Title: Inside: One Woman’s Journey Through the Inside Passage
Author: Susan Marie Conrad
Completed: January 2026 (Full list of books)
Overview: My dad was at an Explorer’s Club meeting where the author was discussing this book. After, he asked her if she knows my father-in-law who is also in the local kayaking community. She paused for a moment before replying, “Yeah. Your son helped me break into my car.”
A few years ago, we were coming home from camping and stopped at the co-op in Mount Vernon. As we were getting ready to go, I noticed to women trying to get into a car with kayaks strapped to the top. I went over and talked with them for a bit. We quickly realized we knew some of the same people including my father-in-law. When they told us they were waiting for a locksmith to come open their car after locking their keys inside. Since the locksmith couldn’t give a clear ETA, I offered to help. We got the car open just as the locksmith pulled into the parking lot. They congratulated us and seemed genuinely happy that they didn’t have to open it.

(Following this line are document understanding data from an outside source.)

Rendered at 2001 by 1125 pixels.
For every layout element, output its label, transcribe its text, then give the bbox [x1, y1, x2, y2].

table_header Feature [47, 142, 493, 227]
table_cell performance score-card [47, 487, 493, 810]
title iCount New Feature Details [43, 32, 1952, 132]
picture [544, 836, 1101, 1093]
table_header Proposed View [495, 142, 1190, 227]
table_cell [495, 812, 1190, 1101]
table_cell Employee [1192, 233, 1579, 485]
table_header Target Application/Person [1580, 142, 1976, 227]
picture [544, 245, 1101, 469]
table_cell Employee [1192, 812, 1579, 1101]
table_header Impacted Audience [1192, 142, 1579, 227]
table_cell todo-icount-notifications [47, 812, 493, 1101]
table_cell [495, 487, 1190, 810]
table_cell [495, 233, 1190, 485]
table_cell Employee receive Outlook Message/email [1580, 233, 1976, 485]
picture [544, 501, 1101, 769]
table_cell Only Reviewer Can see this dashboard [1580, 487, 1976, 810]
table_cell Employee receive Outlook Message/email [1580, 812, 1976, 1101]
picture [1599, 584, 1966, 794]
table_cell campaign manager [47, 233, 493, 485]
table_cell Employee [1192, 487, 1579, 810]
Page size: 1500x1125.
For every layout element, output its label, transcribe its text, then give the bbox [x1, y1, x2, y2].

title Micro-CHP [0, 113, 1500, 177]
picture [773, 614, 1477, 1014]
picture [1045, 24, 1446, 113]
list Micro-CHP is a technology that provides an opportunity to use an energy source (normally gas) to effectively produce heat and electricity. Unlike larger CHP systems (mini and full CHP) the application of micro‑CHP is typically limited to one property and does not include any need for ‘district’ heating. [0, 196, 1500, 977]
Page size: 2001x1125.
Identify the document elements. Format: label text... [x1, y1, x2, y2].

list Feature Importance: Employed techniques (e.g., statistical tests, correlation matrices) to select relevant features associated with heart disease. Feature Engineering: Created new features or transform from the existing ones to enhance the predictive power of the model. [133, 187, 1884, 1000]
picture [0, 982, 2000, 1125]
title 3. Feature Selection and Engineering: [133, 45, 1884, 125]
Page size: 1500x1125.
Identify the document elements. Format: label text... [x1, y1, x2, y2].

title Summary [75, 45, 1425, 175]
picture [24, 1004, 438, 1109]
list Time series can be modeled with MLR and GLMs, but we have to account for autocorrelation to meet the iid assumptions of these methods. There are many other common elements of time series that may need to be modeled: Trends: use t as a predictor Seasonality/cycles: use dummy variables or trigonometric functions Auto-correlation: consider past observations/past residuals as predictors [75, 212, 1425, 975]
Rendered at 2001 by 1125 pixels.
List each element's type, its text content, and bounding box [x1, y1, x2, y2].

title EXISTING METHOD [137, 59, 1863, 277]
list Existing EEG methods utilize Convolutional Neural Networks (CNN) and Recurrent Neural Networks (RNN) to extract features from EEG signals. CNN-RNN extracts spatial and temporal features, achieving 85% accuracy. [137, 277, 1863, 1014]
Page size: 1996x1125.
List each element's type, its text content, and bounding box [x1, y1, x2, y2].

When I hear Susan had written a book about paddling the Inside Passage, something I’ve wanted to do for years, I decided I had to read it. I’m still just as interested and might start looking at doing chunks of it before tackling the whole thing.
Highlights:
- Within ten minutes, my body started to relax and my hands loosened their grip on the paddle shaft. Soon my hips settled deeper in the cockpit and the boat sat quiet and steady beneath me. “Hah!” I yelled across the water toward Bobbie. “She senses my fears—just like a horse. I stop fighting, she stops bucking!”
- Common paddling wisdom asserts that it takes about 1,000 strokes to travel one mile in a sea kayak, in average conditions, without the assistance or impedance of wind or current. With this math, I would take approximately 1,200,000 strokes.
- STUDYING THE CHARTS and reading everything related to the Inside Passage revealed what I considered four “rites of passage,” or crux areas I would encounter—four chunks of open water that I would paddle through that had the potential to be dangerous and that, quite frankly, scared the hell out of me. The first was Boundary Pass, which divides the San Juan Islands from their Canadian cousins, the Gulf Islands. The US-Canadian border runs through the middle of this four-mile, open-water crossing, which is smack in the center of a major shipping lane.
- My second crux area, the Strait of Georgia, carves a gaping hole between Vancouver Island and the mainland, encompassing over a hundred miles of open water.
- The third crux was Cape Caution, an ominous headland perched above the northern reaches of Vancouver Island that faced an uninterrupted sea horizon—all the way to Japan. Just uttering the place name conjured up images of scenes from The Perfect Storm. Appropriately named, the cape is exposed to everything the Pacific can and will dish out.
- The fourth crux was where two large bodies of water collided at the Alaskan border: Dixon Entrance and Hecate Strait. Why they were referred to as “the punching bag of the Pacific Ocean” became apparent when I studied their immensity on my chart.
- My awareness lifted higher to Washington state’s Mount Baker, standing proud and stark white on the mainland in its 10,781 feet of grandeur. The Great White Watcher, or Komo Kulshan, as the Salish call it, is one of the snowiest places in the world.
- There are simply some places where oil tankers should never go—the Great Bear Rainforest is one of them.
- The numbers scattered on top of the beige contours, indicating the height of the mountains less than one mile offshore, made me take notice as well: 2,730, 2,605, 2,765, 3,345 feet. At the point where I would enter it from the south, Grenville Channel was about a mile wide, with low-lying forested hills. Within ten miles, the channel would be contained between steep walls rising more than two thousand feet. Twenty miles further, the fjord narrowed considerably, squeezing more tightly in with vertiginous walls. Peaks over three thousand feet would tower above me, and sheer cliffs would plunge below me: my chart showed depths of nearly 1,200 feet in some areas. I was paddling through what had once been a river of ice, the obvious handiwork of the deepest Pleistocene glaciers.
- I would stash my kayak as far away as possible from my camp, and stow my food bags and garbage inside the hatches at night, along with a triple-bagged handful of mothballs. A fellow kayak-adventurer had shared the tip of using the strong odor of mothballs to mask the odor of food, emphasizing they not touch the food, to avoid contamination. I figured he was still alive to write about it, so I dutifully shoved them in the hatch each night, hoping he knew what he was talking about.